Item 9.01. Financial Statements and Exhibits.

Exhibits. The following exhibits are filed herewith:

 

Exhibit

No.

  

Description

99.1    Press release dated August 12, 2010.
99.2    Earnings Webcast & Conference Call Presentation dated August 12, 2010.
99.3    Key Statistics for the fourth quarter and fiscal year ended June 30, 2010.
99.4    Investor Communication Solutions Segment-Services Definitions.


SIGNATURES

Pursuant to the requirements of the Securities Exchange Act of 1934, the registrant has duly caused this report to be signed on its behalf by the undersigned hereunto duly authorized.

Dated: August 12, 2010

 

BROADRIDGE FINANCIAL SOLUTIONS, INC.
By:  

/ S /    D AN S HELDON      

Name:   Dan Sheldon
Title:   Vice President, Chief Financial Officer

Exhibit 99.1

LOGO

BROADRIDGE REPORTS FOURTH QUARTER AND FISCAL YEAR 2010 RESULTS

Board Authorizes an Additional 10 Million Share Repurchase

Provides Fiscal Year 2011 Guidance

Lake Success, New York – August 12, 2010 – Broadridge Financial Solutions, Inc. (NYSE:BR) today reported financial results for the fourth quarter and fiscal year 2010 with earnings per share from continuing operations at the mid-point of its previously-announced guidance range. In addition, the Board of Directors has authorized the repurchase of up to an additional 10 million shares of Broadridge’s outstanding common stock.

For the fiscal year ended June 30, 2010, the Company reported revenues of $2,209.2 million, net earnings from continuing operations of $225.1 million, GAAP diluted earnings per share from continuing operations of $1.62, and Non-GAAP diluted earnings per share from continuing operations of $1.56. This compares with revenues of $2,073.0 million, net earnings from continuing operations of $223.1 million, GAAP diluted earnings per share from continuing operations of $1.58, and Non-GAAP diluted earnings per share from continuing operations of $1.51 for the previous fiscal year.

━━━

- Goal
Translate this sentence from the filing into Spanish: "In addition, the Board of Directors has authorized the repurchase of up to an additional 10 million shares of Broadridge’s outstanding common stock." Work from the filing alone.

- Provided material
━━━

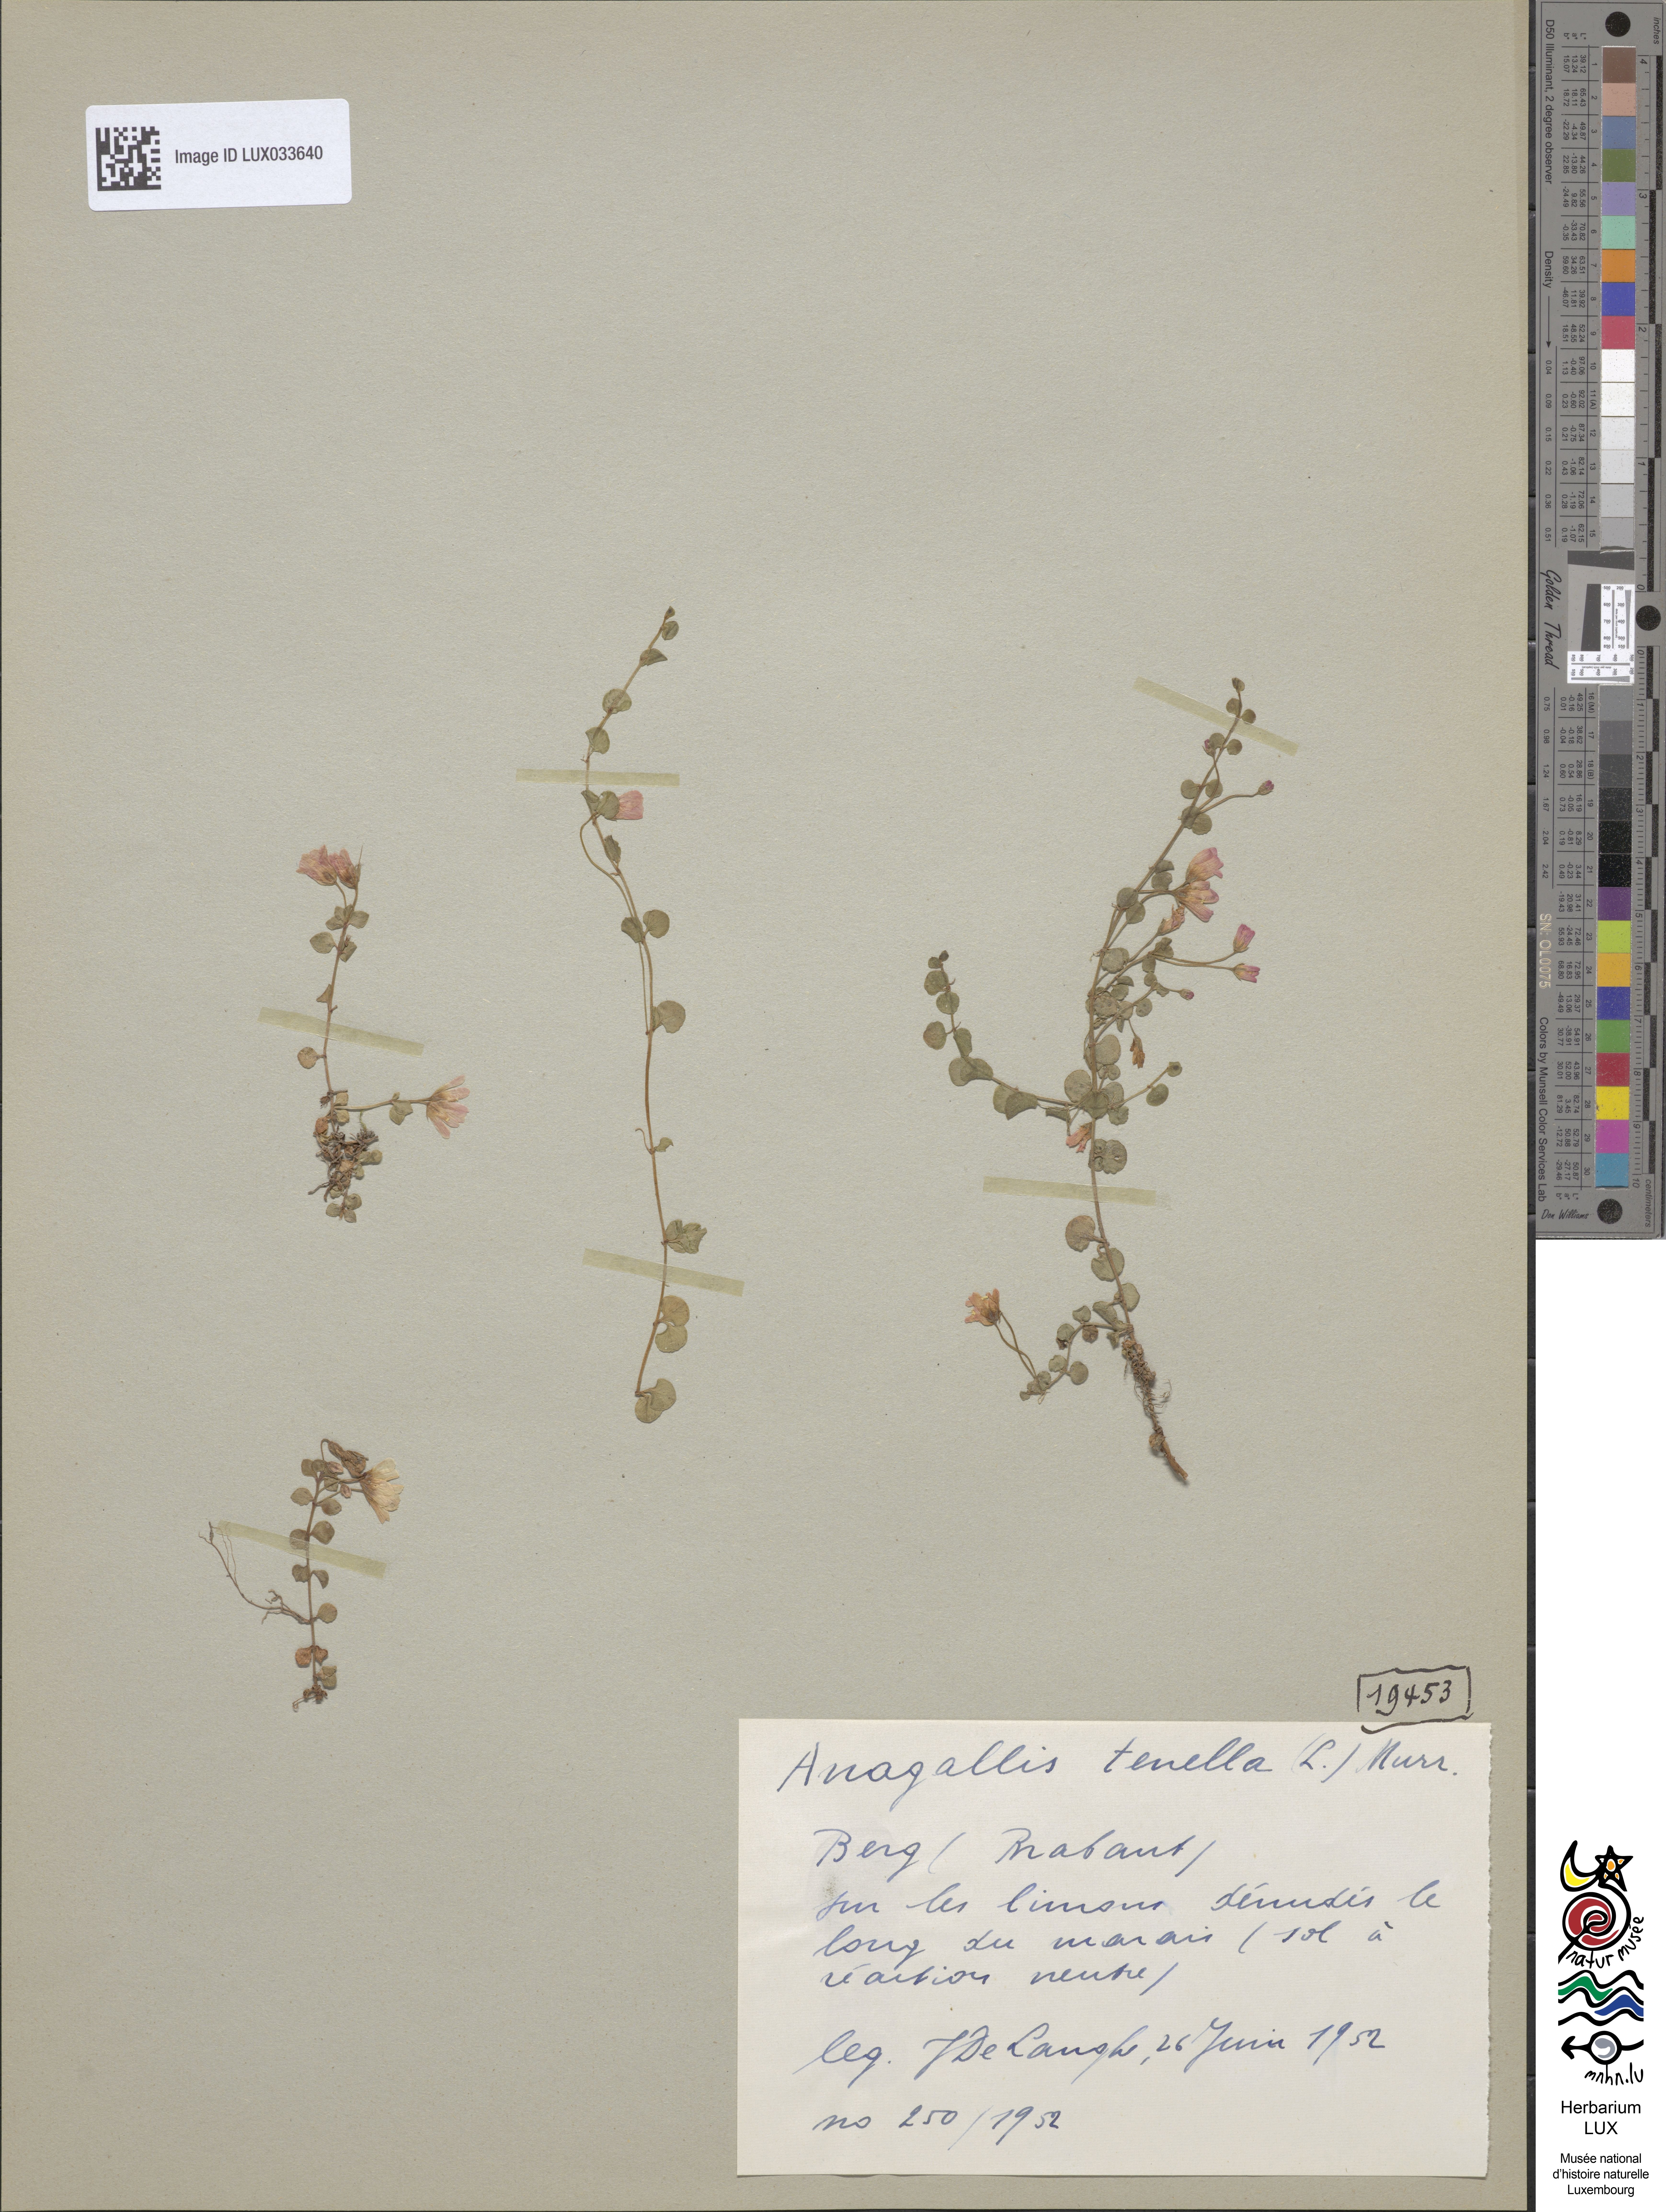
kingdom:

━━━

- Task response
Además, el Consejo de Administración ha autorizado la recompra de hasta otros 10 millones de acciones ordinarias en circulación de Broadridge.